SUPPLIED DATA ▸
╭──

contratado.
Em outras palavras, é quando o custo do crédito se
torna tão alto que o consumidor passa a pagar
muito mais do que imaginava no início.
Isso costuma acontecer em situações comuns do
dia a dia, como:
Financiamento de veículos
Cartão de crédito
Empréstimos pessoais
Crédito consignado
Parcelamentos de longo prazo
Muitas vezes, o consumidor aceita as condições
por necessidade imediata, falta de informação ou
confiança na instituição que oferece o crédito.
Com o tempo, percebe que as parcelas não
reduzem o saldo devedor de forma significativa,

╰──
╭──

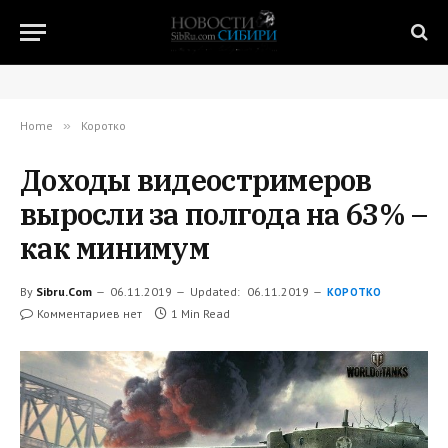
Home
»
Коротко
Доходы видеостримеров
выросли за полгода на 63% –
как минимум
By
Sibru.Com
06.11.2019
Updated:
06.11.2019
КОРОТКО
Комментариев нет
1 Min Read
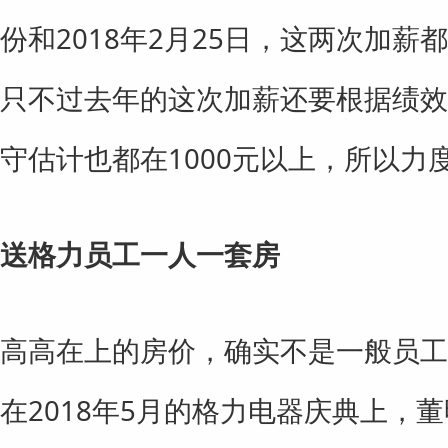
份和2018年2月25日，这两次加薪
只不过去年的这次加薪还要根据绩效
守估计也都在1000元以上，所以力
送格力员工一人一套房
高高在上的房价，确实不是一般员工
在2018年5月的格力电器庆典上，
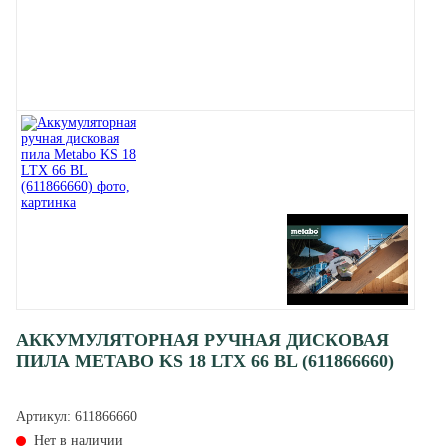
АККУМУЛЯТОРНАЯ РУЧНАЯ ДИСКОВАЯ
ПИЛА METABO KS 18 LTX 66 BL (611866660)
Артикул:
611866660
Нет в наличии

╰──
╭──

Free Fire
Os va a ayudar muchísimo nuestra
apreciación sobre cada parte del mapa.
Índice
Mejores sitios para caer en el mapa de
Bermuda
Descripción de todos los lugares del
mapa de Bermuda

╰──

ABOUT THIS TASK ▸
Could you format the lines as a JSON list of strings, one string per line and no blank lines? Begin at the line that contains "АККУМУЛЯТОРНАЯ РУЧНАЯ ДИСКОВАЯ" and stop after the line that contains "Нет в наличии".

REPLY TO THE EXERCISE ▸
[
  "АККУМУЛЯТОРНАЯ РУЧНАЯ ДИСКОВАЯ",
  "ПИЛА METABO KS 18 LTX 66 BL (611866660)",
  "Артикул:",
  "611866660",
  "Нет в наличии"
]